Com esse cenário político, a situação é muito difícil para os defensores dos direitos humanos, principalmente os que defendem os direitos das comunidades. Os interesses empresariais estão bem entranhados no governo Duterte, enquanto os direitos humanos e os ativistas que os defendem são demonizados. Assassinatos, estupros e objetificação das mulheres são normalizados, a cultura de violência e impunidade é promovida com firmeza. Além disso, Duterte continua  tendo uma alta popularidade entre seus 16 milhões de eleitores filipinos, o que ele usa para justificar seu autoritarismo rasteiro.

Faz só um ano que o presidente Duterte governa o país. A justiça permanece ausente para Juvy Capion e seus filhos, e para o número cada vez maior de mulheres, homens e crianças mortos em defesa de seus direitos, sua terra, suas vidas.

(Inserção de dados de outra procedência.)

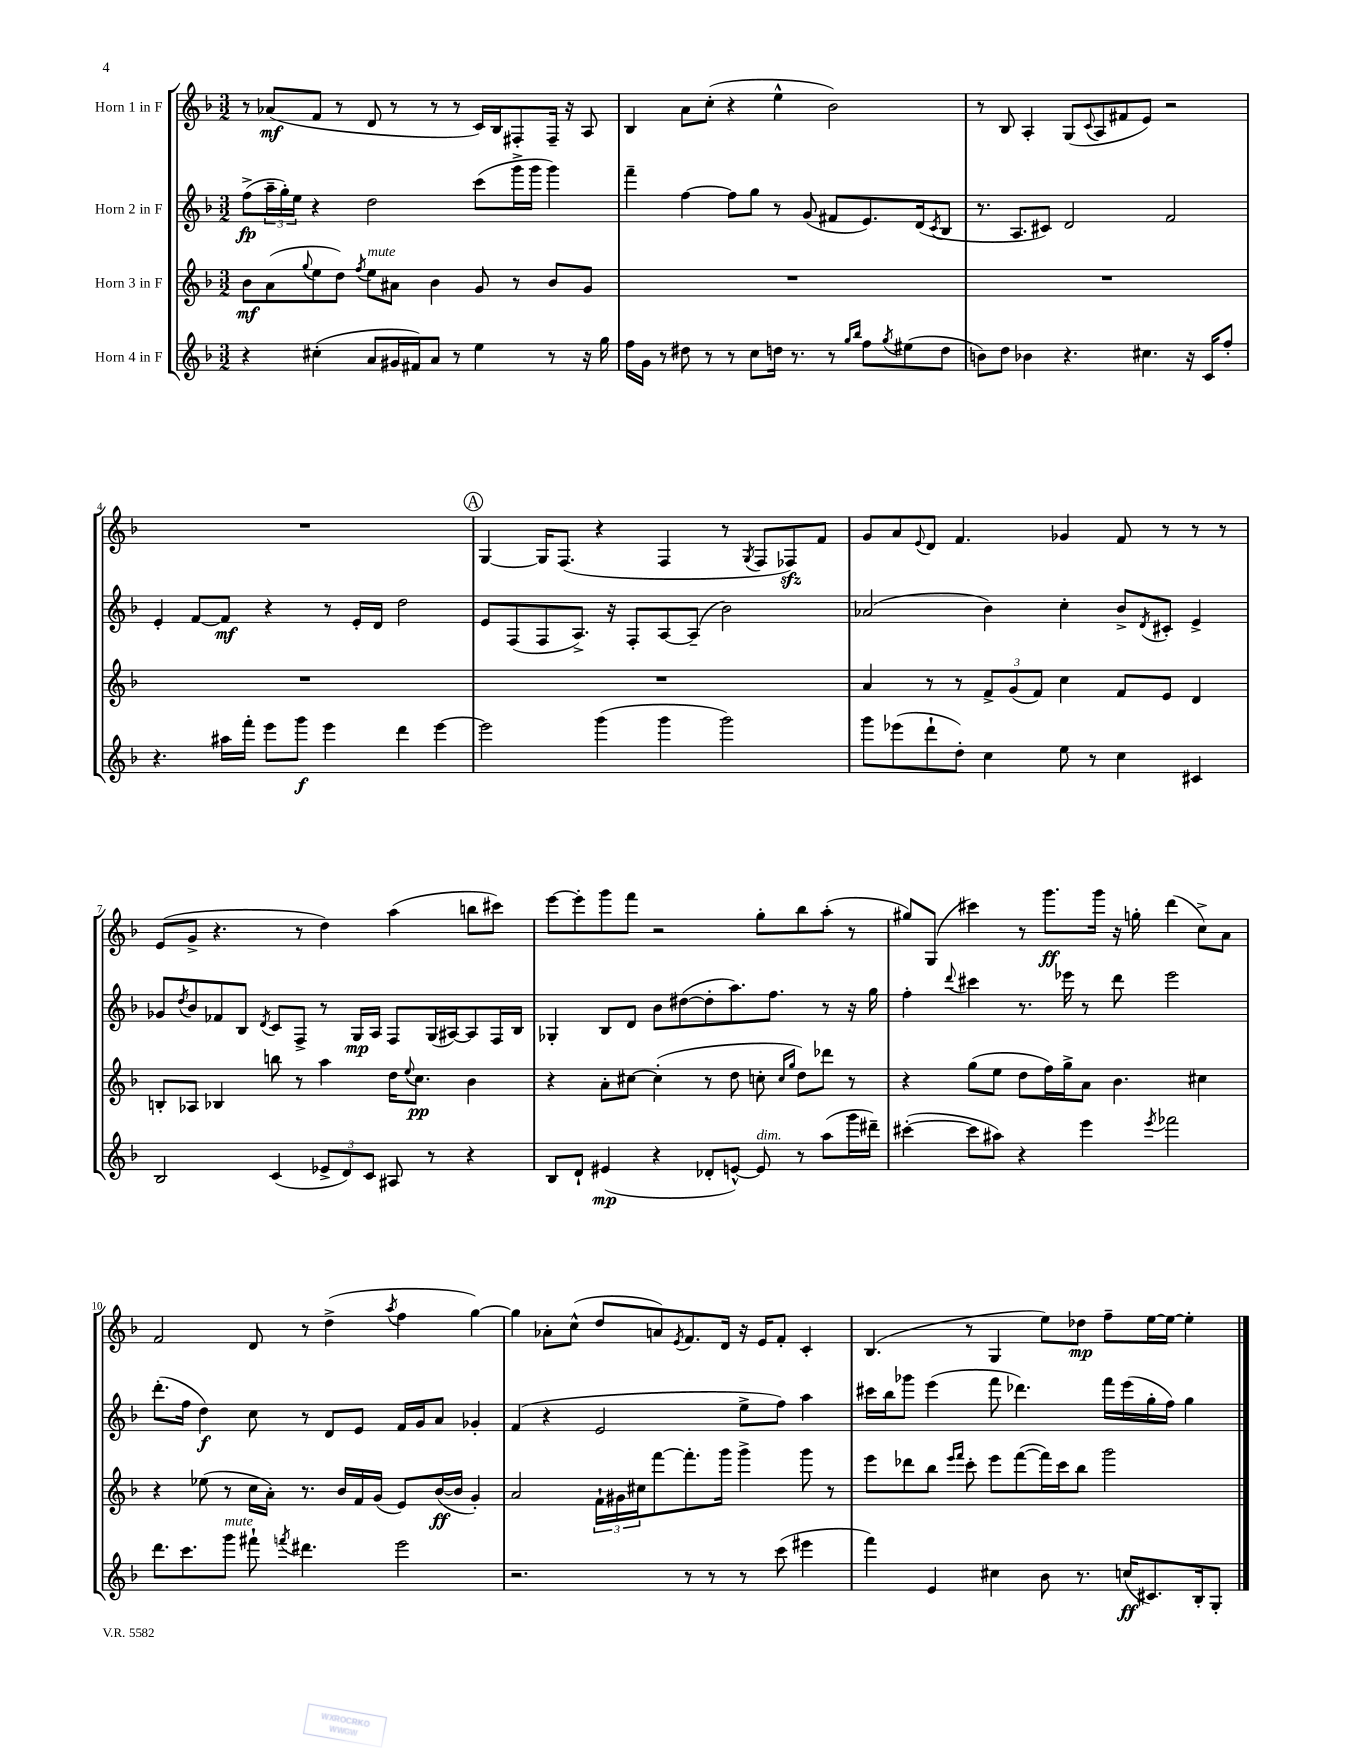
<<
\new StaffGroup <<
\new Staff = "s0" \with { instrumentName = "Horn 1 in F" } {
    \clef treble \key f \major \numericTimeSignature \time 3/2
    r8 aes'8\mf( f'8 r8 d'8 r8 r8 r8 c'16) bes16 fis8-. fis16-- r16 a8 |
    bes4 a'8 c''8-.( r4 e''4-^ bes'2) |
    r8 bes8 a4-. g8( \appoggiatura { c'8 } a8 fis'8 e'8) r2 |
    R1. |
    \mark \markup { \circle "A" } g4~ g16 f8.( r4 f4 r8 \acciaccatura { g8 } f8 fes8\sfz) f'8 |
    g'8 a'8 \appoggiatura { e'8 } d'8 f'4. ges'4 f'8 r8 r8 r8 |
    e'8( g'8-> r4. r8 d''4) a''4( b''8 cis'''8) |
    e'''8~ e'''8-. g'''8 f'''8 r2 g''8-. bes''8 a''8-.( r8 |
    gis''8) g8( cis'''4) r8 g'''8.\ff g'''16 r16 g''16-. d'''4( c''8->) a'8 |
    f'2 d'8 r8 d''4->( \acciaccatura { a''8 } f''4 g''4~) |
    g''4 aes'8-. c''8-^( d''8 a'8) \acciaccatura { e'8 } f'8. d'16 r16 e'16 f'8-. c'4-. |
    bes4.( r8 g4 e''8) des''8\mp f''8-- e''16~ e''16~ e''4-. \bar "|." |
}
\new Staff = "s1" \with { instrumentName = "Horn 2 in F" } {
    \clef treble \key f \major \numericTimeSignature \time 3/2
    f''8->\fp( \tuplet 3/2 { a''16-- g''16-.) e''16 } r4 d''2 c'''8( g'''16-> g'''16 g'''4) |
    f'''4-- f''4~ f''8 g''8 r8 g'8( fis'8 e'8.) d'16( \acciaccatura { c'8 } bes8 |
    r8. a8. cis'8) d'2 f'2 |
    e'4-. f'8~ f'8\mf r4 r8 e'16-. d'16 d''2 |
    \mark \markup { \circle "A" } e'8 f8( f8 a8.->) r16 f8-. a8~ a8--( bes'2) |
    aes'2( bes'4) c''4-. bes'8-> \acciaccatura { d'8 } cis'8-. e'4-> |
    ges'8 \acciaccatura { d''8 } bes'8 fes'8 bes8 \acciaccatura { d'8 } c'8 f8-> r8 g16\mp a16 f8 g16( ais16~) ais8 f16 bes16 |
    ges4-. bes8 d'8 bes'8 dis''8~( dis''8-. a''8.) f''8. r8 r16 g''16 |
    f''4-. \appoggiatura { d'''8 } cis'''4 r8. ees'''16 r8 d'''8 ees'''2 |
    d'''8.-.( f''16 d''4\f) c''8 r8 d'8 e'8 f'16 g'16 a'8 ges'4-. |
    f'4( r4 e'2 e''8-> f''8) a''4 |
    cis'''16 bes''16 ges'''8 e'''4( f'''8 des'''4.) f'''16 e'''16( g''16-. f''16) g''4 \bar "|." |
}
\new Staff = "s2" \with { instrumentName = "Horn 3 in F" } {
    \clef treble \key f \major \numericTimeSignature \time 3/2
    bes'8\mf a'8( \appoggiatura { g''8 } e''8 d''8) \acciaccatura { f''8 } e''8^\markup { \italic "mute" } ais'8 bes'4 g'8 r8 bes'8 g'8 |
    R1. |
    R1. |
    R1. |
    \mark \markup { \circle "A" } R1. |
    a'4 r8 r8 \tuplet 3/2 { f'8-> g'8( f'8) } c''4 f'8 e'8 d'4 |
    b8-. aes8 bes4 b''8 r8 a''4 d''16 \appoggiatura { e''8 } c''8.\pp bes'4 |
    r4 a'8-. cis''8~ cis''4-.( r8 d''8 c''8-. \grace { c''16 g''16 } d''8) des'''8 r8 |
    r4 g''8( e''8 d''8 f''16) g''16-> a'8 bes'4. cis''4 |
    r4 ees''8( r8 c''16 a'16-.) r8. bes'16 f'16 g'16( e'8) bes'16~\ff( bes'16 g'4-.) |
    a'2 \tuplet 3/2 { f'16-! gis'16 cis''16 } f'''8~ f'''8.-. g'''16 g'''4-> g'''8 r8 |
    e'''8 des'''8 bes''8 \grace { e'''16 f'''16 } c'''8-. e'''8 f'''8~( f'''16) c'''16 bes''8 g'''2 \bar "|." |
}
\new Staff = "s3" \with { instrumentName = "Horn 4 in F" } {
    \clef treble \key f \major \numericTimeSignature \time 3/2
    r4 cis''4-.( a'8 gis'16 fis'16) a'8 r8 e''4 r8 r16 g''16 |
    f''16 g'16 r8 dis''8 r8 r8 c''8 d''16 r8. r8 \grace { g''16 bes''16 } f''8 \acciaccatura { g''8 } eis''8( d''8 |
    b'8) d''8 bes'4 r4. cis''4. r16 c'16 f''8-. |
    r4. ais''16 f'''16-. e'''8 g'''8\f e'''4 d'''4 e'''4~ |
    \mark \markup { \circle "A" } e'''2 g'''4( g'''4 g'''2) |
    g'''8 ees'''8( d'''8-! d''8-.) c''4 e''8 r8 c''4 cis'4 |
    bes2 c'4( \tuplet 3/2 { ees'8-> d'8) c'8 } ais8 r8 r4 |
    bes8 d'8-! eis'4\mp( r4 des'8-. e'8~-^) e'8^\markup { \italic "dim." } r8 a''8( g'''16 dis'''16--) |
    cis'''4~-.( cis'''8 ais''8) r4 e'''4 \acciaccatura { e'''8 } fes'''2 |
    d'''8. c'''8. g'''8^\markup { \italic "mute" } fis'''8-! \acciaccatura { f'''8 } dis'''4. e'''2 |
    r2. r8 r8 r8 c'''8( eis'''4 |
    f'''4) e'4 cis''4 bes'8 r8. c''16\ff( cis'8.) bes16-. g8-. \bar "|." |
}
>>
>>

Mas há comunidades, grupos e organizações que, apesar do medo e da insegurança, continuam se manifestando. Eles se unem para ações organizadas contra todos esses abusos e vão às comunidades para fazer discussões mais aprofundadas sobre as ligações e conexões da devastação contínua de nossos recursos naturais e o militarismo do atual governo.

A esperança está dentro das comunidades e dos povos, que continuam a resistir.

10 de junho de 2017

Judy A. Pasimio

LILAK (Purple Action for Indigenous Women’s Rights)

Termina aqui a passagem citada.